Obama met with his war council Wednesday for the fifth time, and they will meet one more time next week. A decision on how to proceed in Afghanistan is expected shortly after that.

Foreign policy analysts are split on whether Obama should ramp up the war in Afghanistan or focus on a counterterrorism strategy championed by his political advisers, including Biden.

“Personally, my view about this is we shouldn’t be increasing our sizes of forces in Afghanistan, and engaging in significant nation building activity in Afghanistan is probably pointless, that we can refocus more narrowly on counterterrorism,” Finel said.

“But Pakistan is still an open question and I think there are still legitimate concerns about what would happen if Pakistan were to become even less stable and what the implication would be for Pakistan,” he added. “But nonetheless, our ability to influence Pakistan is pretty limited. It’s a very big country, large military, proud population, strong nationalist sentiment and our leverage there is not strong.”
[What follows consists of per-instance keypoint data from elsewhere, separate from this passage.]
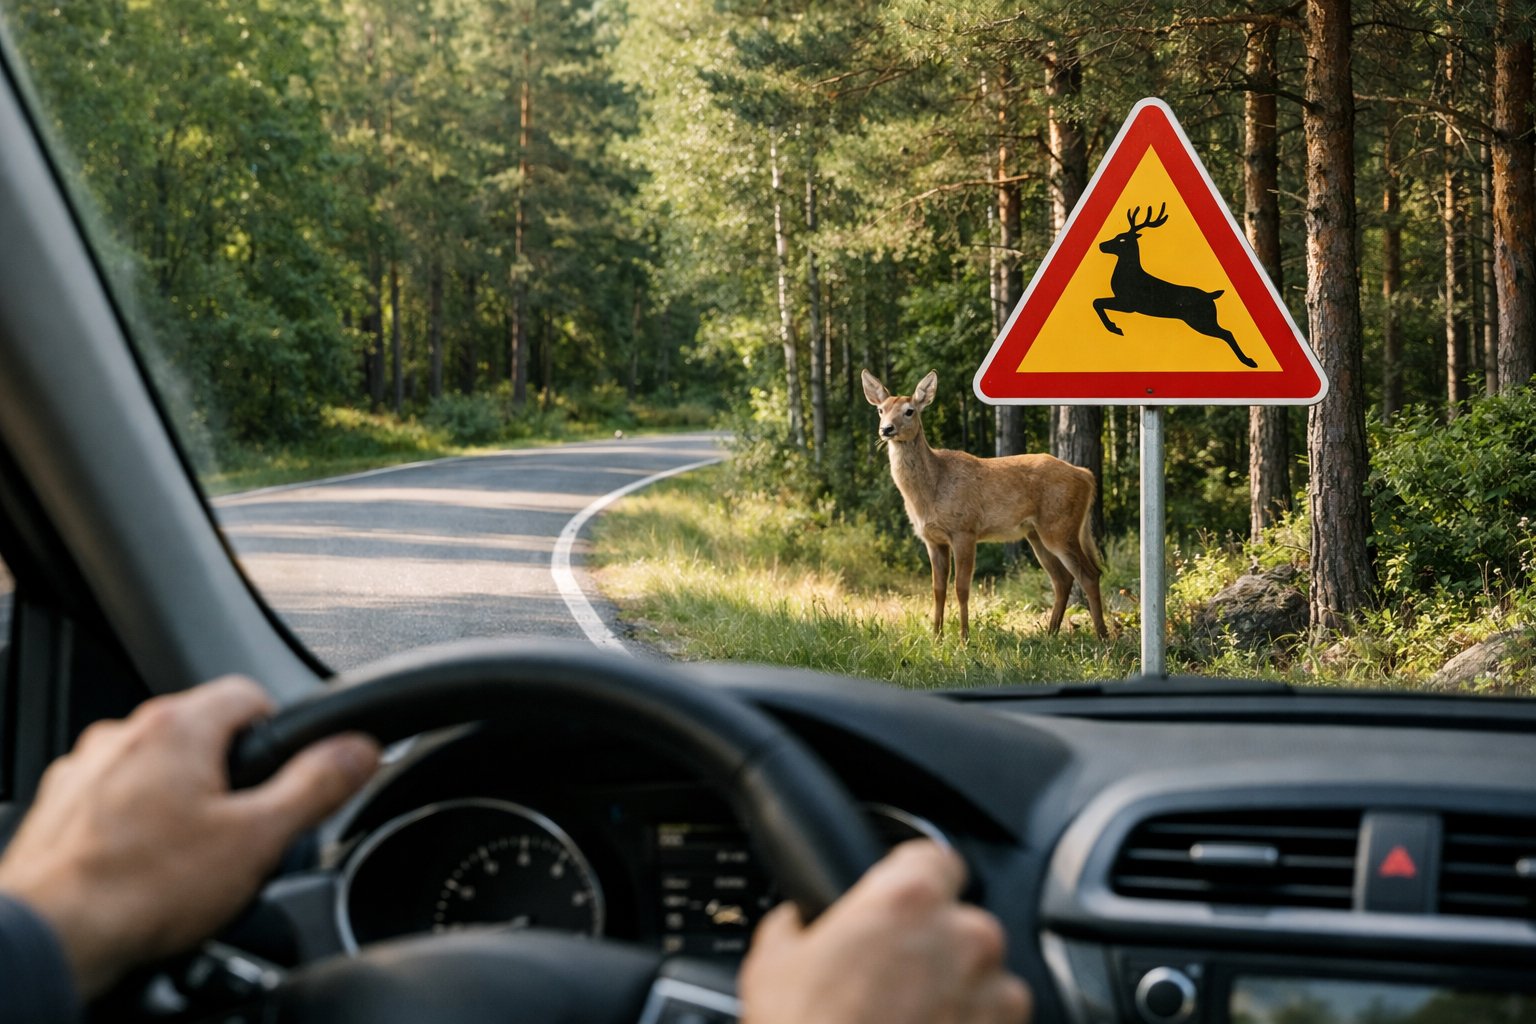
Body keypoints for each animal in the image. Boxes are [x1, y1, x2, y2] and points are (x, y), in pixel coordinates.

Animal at [862, 369, 1108, 643]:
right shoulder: (933, 539)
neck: (931, 489)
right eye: (881, 409)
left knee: (1089, 574)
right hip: (1037, 533)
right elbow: (937, 589)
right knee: (1063, 579)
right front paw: (936, 637)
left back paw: (1102, 637)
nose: (886, 429)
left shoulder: (965, 530)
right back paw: (1050, 633)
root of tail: (1086, 476)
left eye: (909, 411)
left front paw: (964, 639)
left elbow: (961, 588)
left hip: (1061, 527)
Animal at [1093, 203, 1259, 369]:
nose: (1101, 245)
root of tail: (1211, 295)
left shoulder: (1129, 303)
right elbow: (1097, 302)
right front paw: (1114, 326)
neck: (1128, 275)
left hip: (1202, 320)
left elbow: (1097, 302)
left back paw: (1249, 361)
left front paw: (1114, 327)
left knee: (1227, 333)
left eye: (1122, 239)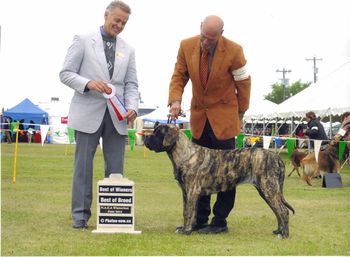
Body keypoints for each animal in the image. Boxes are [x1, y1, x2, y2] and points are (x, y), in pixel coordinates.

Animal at [145, 124, 296, 238]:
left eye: (158, 133)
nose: (146, 137)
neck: (186, 154)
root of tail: (276, 157)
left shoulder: (192, 191)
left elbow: (188, 212)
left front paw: (186, 231)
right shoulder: (186, 192)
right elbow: (189, 212)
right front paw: (188, 228)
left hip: (268, 188)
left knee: (283, 211)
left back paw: (284, 235)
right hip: (267, 190)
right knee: (278, 211)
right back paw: (278, 231)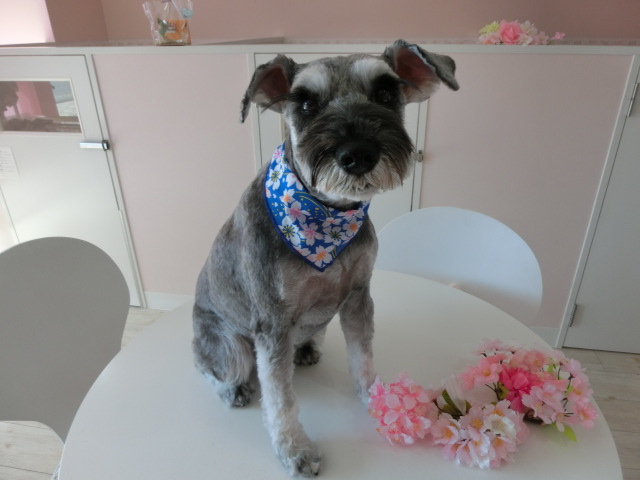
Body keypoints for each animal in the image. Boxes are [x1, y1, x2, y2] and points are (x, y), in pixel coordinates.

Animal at [193, 39, 458, 477]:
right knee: (215, 369)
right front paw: (295, 451)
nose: (358, 154)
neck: (326, 214)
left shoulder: (357, 296)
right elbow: (279, 399)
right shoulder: (272, 323)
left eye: (386, 92)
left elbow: (363, 358)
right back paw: (234, 388)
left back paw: (307, 350)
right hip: (228, 346)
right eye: (304, 103)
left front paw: (378, 401)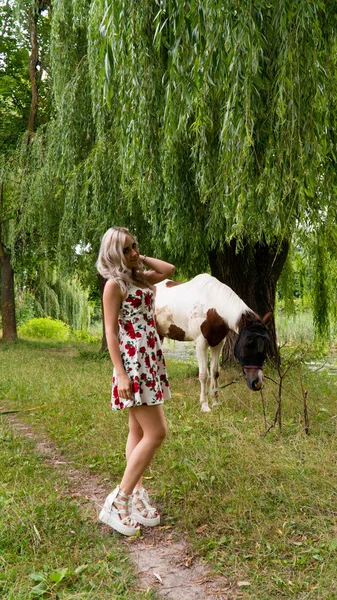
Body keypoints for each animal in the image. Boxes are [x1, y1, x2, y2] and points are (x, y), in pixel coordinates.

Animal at [154, 276, 270, 412]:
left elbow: (215, 372)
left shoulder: (218, 343)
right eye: (248, 344)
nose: (257, 383)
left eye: (266, 345)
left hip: (160, 336)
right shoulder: (201, 344)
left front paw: (215, 403)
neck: (212, 307)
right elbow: (204, 374)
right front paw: (204, 406)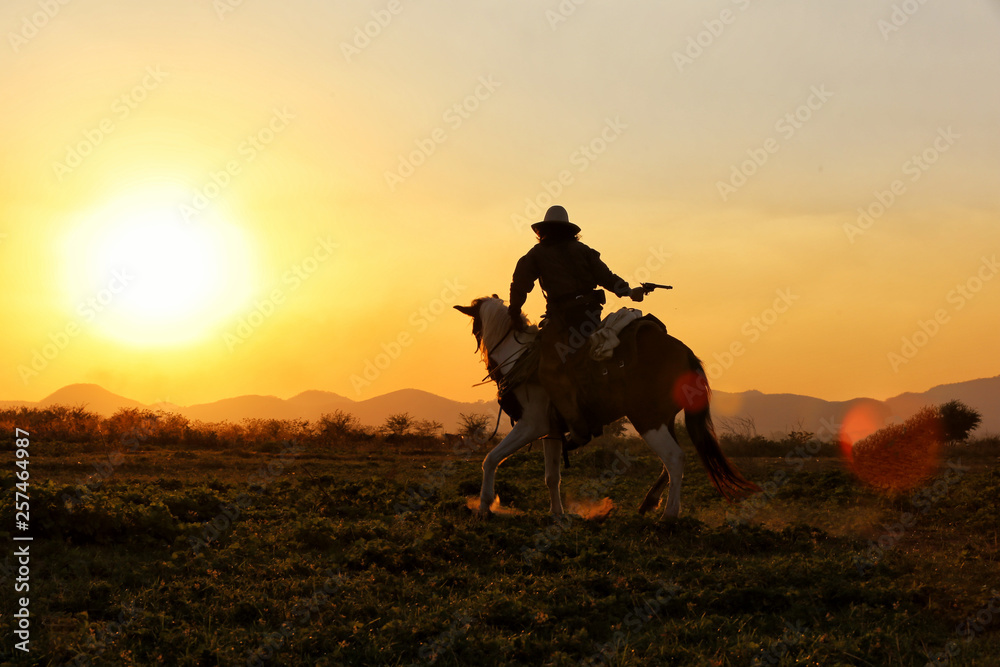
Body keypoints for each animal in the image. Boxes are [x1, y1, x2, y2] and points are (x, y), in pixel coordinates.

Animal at [454, 296, 756, 520]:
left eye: (474, 325)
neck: (519, 358)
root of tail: (685, 353)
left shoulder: (531, 424)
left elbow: (490, 459)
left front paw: (484, 506)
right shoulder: (551, 431)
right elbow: (552, 476)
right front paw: (557, 513)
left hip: (648, 419)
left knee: (674, 458)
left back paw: (669, 515)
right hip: (664, 419)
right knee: (670, 462)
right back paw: (650, 503)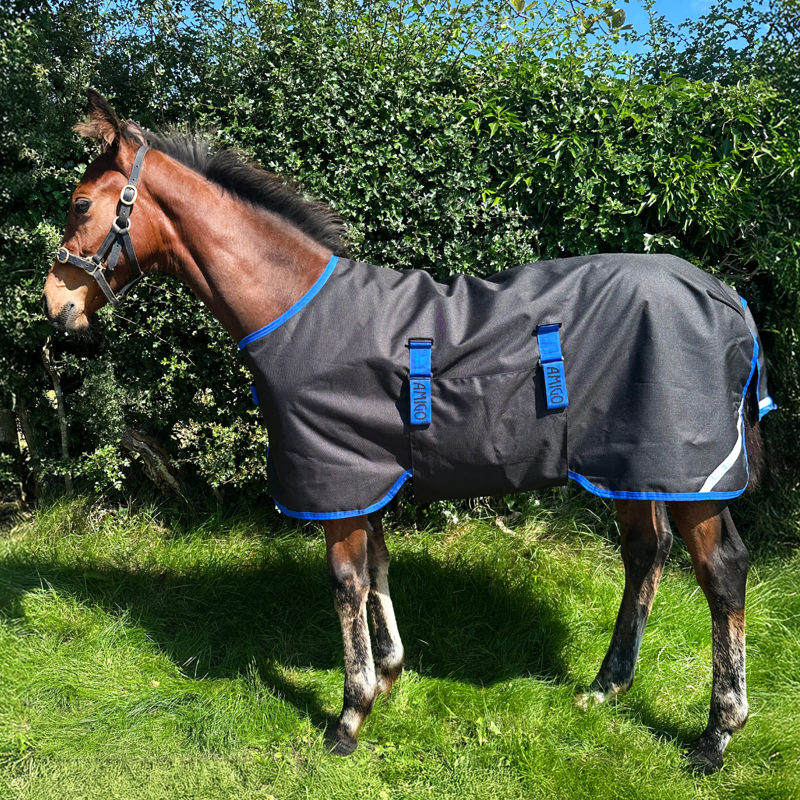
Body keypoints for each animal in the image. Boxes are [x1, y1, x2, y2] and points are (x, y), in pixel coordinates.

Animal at [42, 90, 774, 772]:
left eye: (80, 204)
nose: (56, 306)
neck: (297, 308)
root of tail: (725, 295)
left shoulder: (337, 478)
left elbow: (346, 582)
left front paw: (350, 714)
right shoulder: (363, 475)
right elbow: (377, 565)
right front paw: (390, 675)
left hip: (689, 473)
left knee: (721, 572)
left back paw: (716, 734)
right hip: (633, 467)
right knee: (646, 553)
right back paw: (606, 686)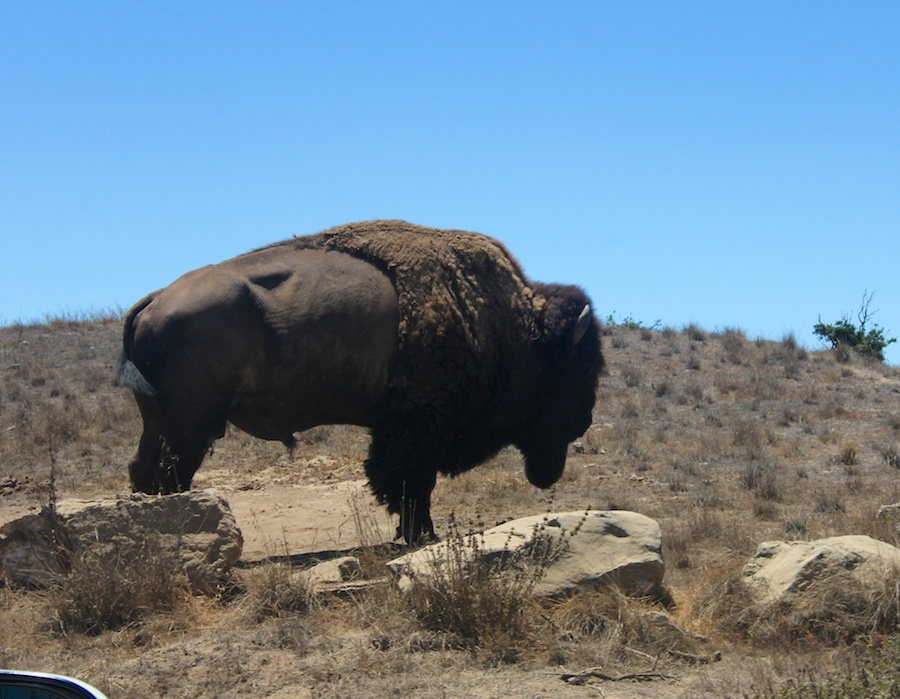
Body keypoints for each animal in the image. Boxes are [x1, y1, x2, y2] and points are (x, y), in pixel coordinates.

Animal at [118, 219, 596, 540]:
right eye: (577, 368)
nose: (584, 422)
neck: (504, 323)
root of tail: (156, 299)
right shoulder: (420, 429)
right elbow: (412, 484)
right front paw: (422, 536)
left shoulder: (401, 429)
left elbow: (410, 485)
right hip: (190, 425)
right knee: (171, 477)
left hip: (162, 421)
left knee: (146, 471)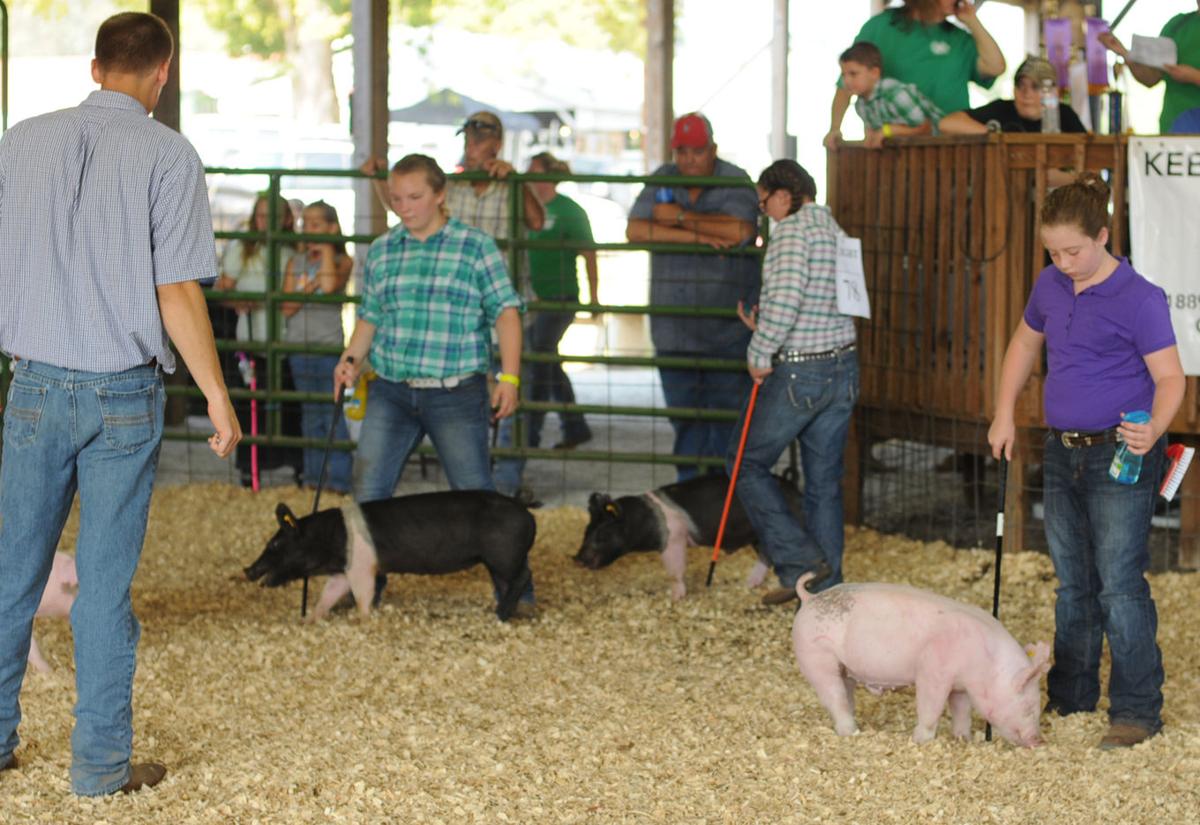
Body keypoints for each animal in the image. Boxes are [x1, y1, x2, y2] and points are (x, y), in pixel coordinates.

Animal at [243, 489, 535, 618]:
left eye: (275, 544)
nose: (247, 570)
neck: (327, 539)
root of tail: (523, 505)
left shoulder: (362, 566)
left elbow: (364, 594)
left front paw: (363, 619)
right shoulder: (342, 571)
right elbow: (330, 593)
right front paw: (313, 619)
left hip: (504, 556)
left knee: (523, 576)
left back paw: (501, 614)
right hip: (499, 561)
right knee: (510, 582)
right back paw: (505, 611)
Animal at [573, 470, 801, 599]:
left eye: (602, 534)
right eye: (586, 531)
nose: (577, 559)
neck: (644, 520)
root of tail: (796, 490)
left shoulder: (674, 538)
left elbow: (675, 570)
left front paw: (676, 598)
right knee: (767, 556)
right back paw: (750, 584)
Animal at [796, 573, 1051, 748]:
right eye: (1028, 707)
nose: (1039, 740)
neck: (986, 666)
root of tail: (810, 597)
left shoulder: (960, 687)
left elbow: (962, 711)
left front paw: (963, 739)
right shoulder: (933, 671)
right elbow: (931, 706)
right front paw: (922, 740)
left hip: (844, 667)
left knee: (845, 692)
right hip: (817, 657)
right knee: (834, 696)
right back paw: (850, 732)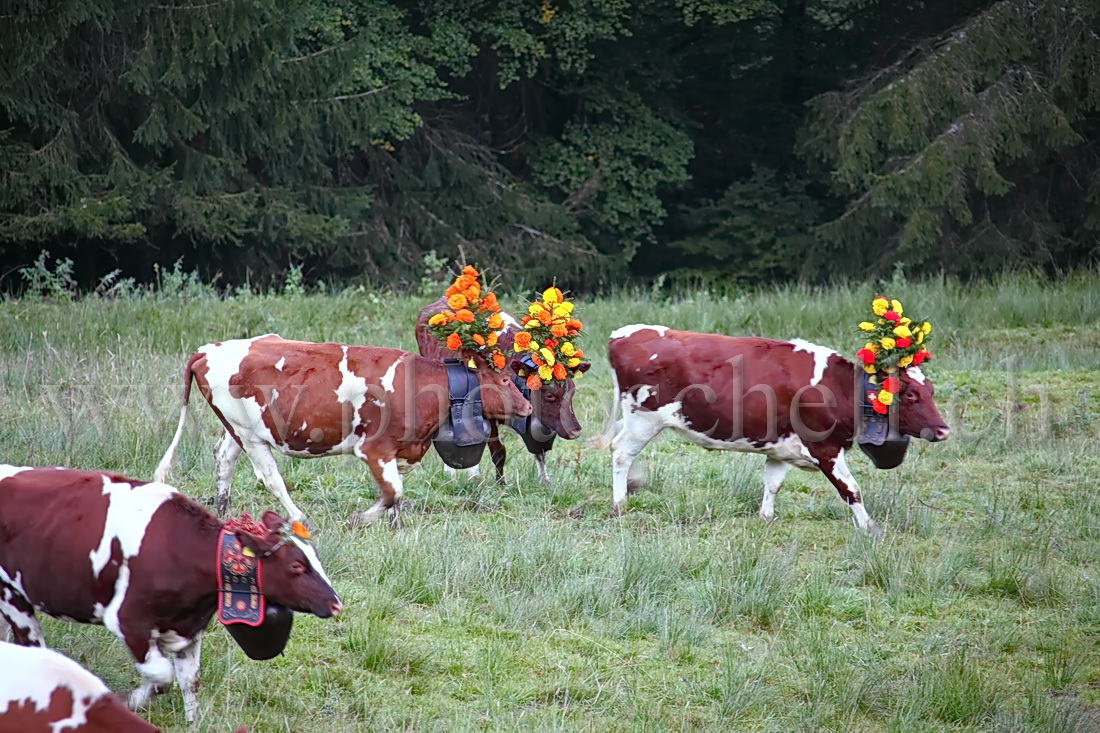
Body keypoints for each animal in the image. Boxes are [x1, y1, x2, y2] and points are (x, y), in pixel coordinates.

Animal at [0, 462, 341, 717]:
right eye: (297, 565)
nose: (336, 603)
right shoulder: (129, 621)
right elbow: (162, 676)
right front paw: (129, 701)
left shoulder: (188, 629)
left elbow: (190, 681)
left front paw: (194, 722)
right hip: (12, 595)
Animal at [157, 330, 530, 526]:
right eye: (505, 379)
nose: (527, 407)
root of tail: (207, 349)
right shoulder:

Former Ambassador Ronald Neumann said it’s worthwhile for Obama to review the strategy in Afghanistan but, echoing conservative lawmakers, warned that deliberations could weaken the U.S. position there.

“While we’re doing this, our debate’s causing great worry in Afghanistan and Pakistan, where people tend to see it as a demonstration of lack of will. And this poses a problem,” he said, “because if they’re afraid we’re leaving, any choice that is much less than Gen. McChrystal’s recommendation is going to be seen as the first step on our way out, and hence it will get in the way of anybody believing us or working with us or working with the Afghan government.

“So the debate itself becomes a factor in the decision,” he said.

Neumann dismissed any concerns about sending more troops to support what many say is a corrupt Afghan government.

“The troops are necessary but not sufficient,” he said. “Without the troops, you’re going to lose the war militarily before you can deal with either development and corruption.”